Upacara Erau adalah salah satu tradisi budaya yang tertua dan paling
megah di Indonesia yang berasal dari Kerajaan Kutai Kartanegara, Kalimantan Timur. Upacara ini menjadi simbol yang kuat akan hubungan antara masyarakat Kutai dengan adat, sejarah, dan leluhur mereka. Istilah “Erau” sendiri berasal dari bahasa Kutai yang berarti “keramaian” atau “pesta”. Namun, lebih dari sekadar pesta rakyat, Erau merupakan manifestasi pelestarian adat dan penghormatan terhadap nilai-nilai budaya yang telah ada selama ratusan tahun.
Asal-Usul dan Sejarah Upacara Erau
Upacara Erau telah berlangsung sejak masa Kerajaan Kutai Kartanegara ing Martadipura pada abad ke-13. Pada mulanya, Erau diselenggarakan sebagai bagian dari proses penobatan raja, pelantikan pejabat tinggi kerajaan, atau untuk mencegah bencana dan meminta kesejahteraan bagi rakyat. Tradisi ini merupakan bentuk sakral yang menyatukan kekuatan spiritual dengan tatanan sosial kerajaan.

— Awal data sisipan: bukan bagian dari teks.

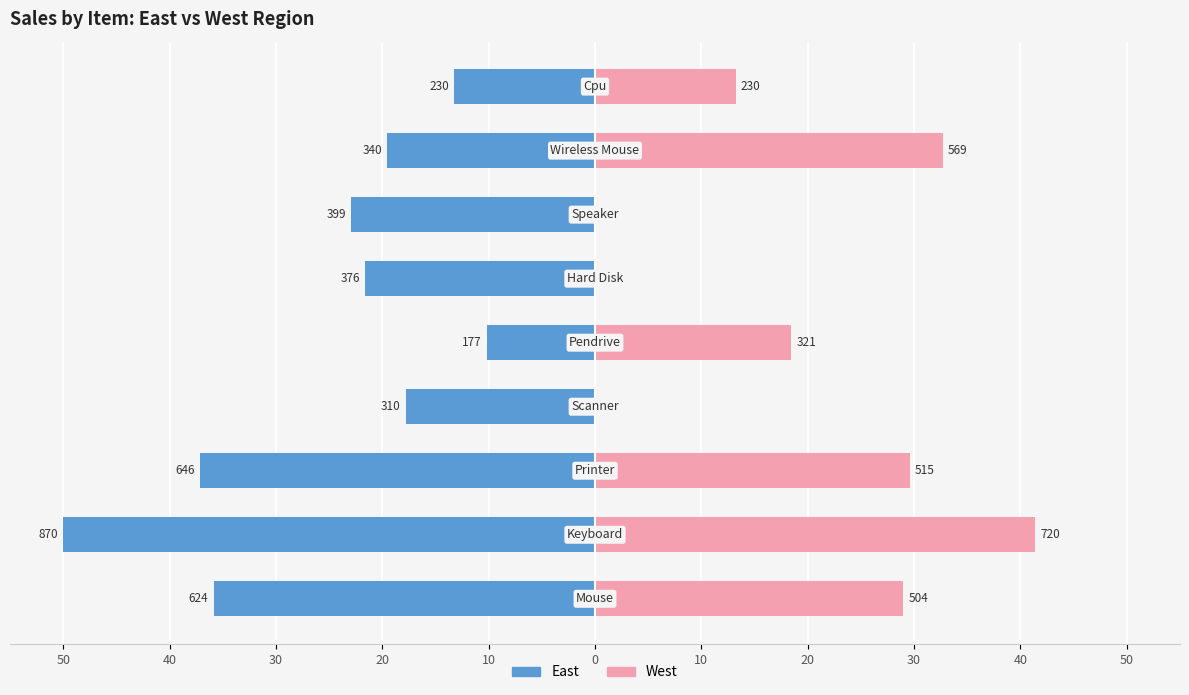

Which series has the largest range (max minus min)?

west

Upacara ini pernah mengalami pasang surut, terutama setelah berakhirnya kekuasaan monarki. Namun, sejak tahun 1970-an, Upacara Erau dihidupkan kembali dalam bentuk festival budaya sebagai upaya untuk melestarikan warisan leluhur. Saat ini, Erau menjadi agenda budaya tahunan di Tenggarong, ibu kota Kabupaten Kutai Kartanegara, dan menjadi daya tarik wisata budaya yang berskala nasional bahkan internasional.

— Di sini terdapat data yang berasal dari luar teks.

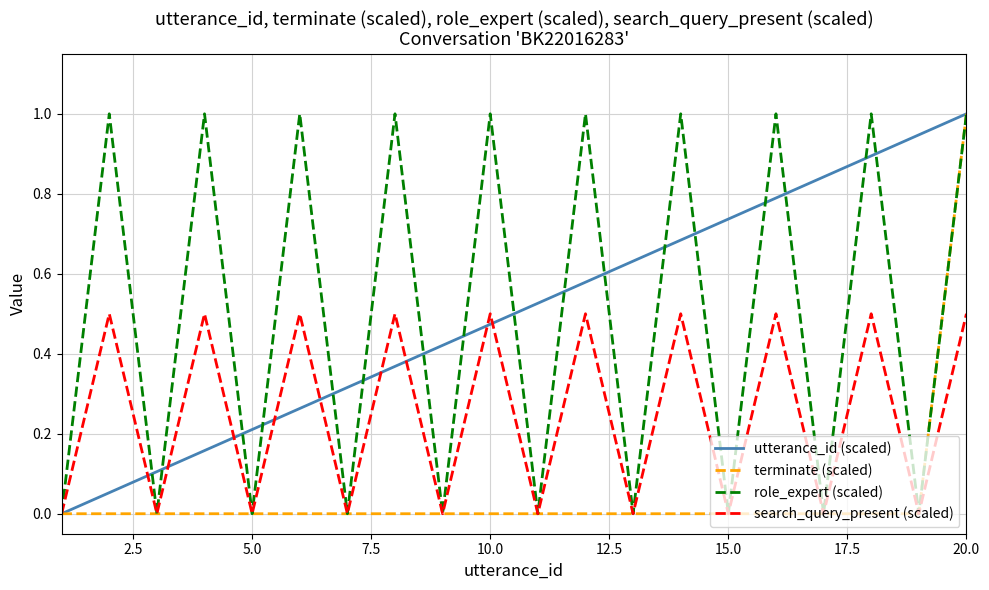

Which category has the highest value in the terminate (scaled) series?

20.0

Rangkaian Prosesi Upacara Erau
Mendianget dan Beluluh
Upacara Erau dimulai dengan ritual Mendianget, yaitu pemanggilan roh leluhur agar memberkahi jalannya upacara. Ritual ini dilaksanakan di Kedaton Kutai, dipimpin oleh pemuka adat dan keturunan Sultan Kutai. Selanjutnya, dilakukan Beluluh, yaitu prosesi penyucian tubuh Sultan dan keluarganya sebagai simbol pembersihan diri sebelum menjalani rangkaian upacara.
Mengulur Naga dan Mengulur Biduk
Salah satu prosesi yang paling ditunggu adalah Mengulur Naga dan Mengulur Biduk, yaitu ritual melepaskan naga-nagaan dan perahu ke Sungai Mahakam. Ini melambangkan pengembalian segala bentuk kesialan dan gangguan roh jahat ke tempat asalnya. Prosesi ini kaya akan simbolisasi harmonisasi antara manusia dan alam semesta.
Belimbur: Puncak Kemeriahan
Puncak dari Upacara Erau adalah Belimbur, yaitu tradisi saling siram air yang dilakukan oleh warga dan pengunjung. Tradisi ini melambangkan penyucian dan pembaruan semangat. Menariknya, siapa pun boleh berpartisipasi dalam tradisi ini, termasuk wisatawan yang datang dari luar daerah. Suasana yang penuh keceriaan ini menciptakan interaksi budaya yang meriah dan hangat.
Makna Budaya dan Pelestarian Tradisi
Upacara Erau tidak hanya menjadi kebanggaan masyarakat Kutai, tetapi juga merupakan warisan budaya bagi bangsa Indonesia. Setiap prosesi memiliki makna mendalam yang mengajarkan betapa pentingnya spiritualitas, kebersamaan, dan keselarasan hidup. Tradisi ini juga memperkuat identitas lokal dan berfungsi sebagai sarana untuk mendidik generasi muda agar tidak melupakan akar budayanya.
Di tengah arus globalisasi, pelestarian Upacara Erau menjadi tantangan tersendiri. Namun, dengan dukungan pemerintah daerah, komunitas adat, dan partisipasi masyarakat, tradisi ini tetap hidup dan berkembang. Festival Erau kini juga menjadi ajang promosi pariwisata dan budaya yang efektif, mengangkat Kutai Kartanegara ke panggung nasional dan internasional.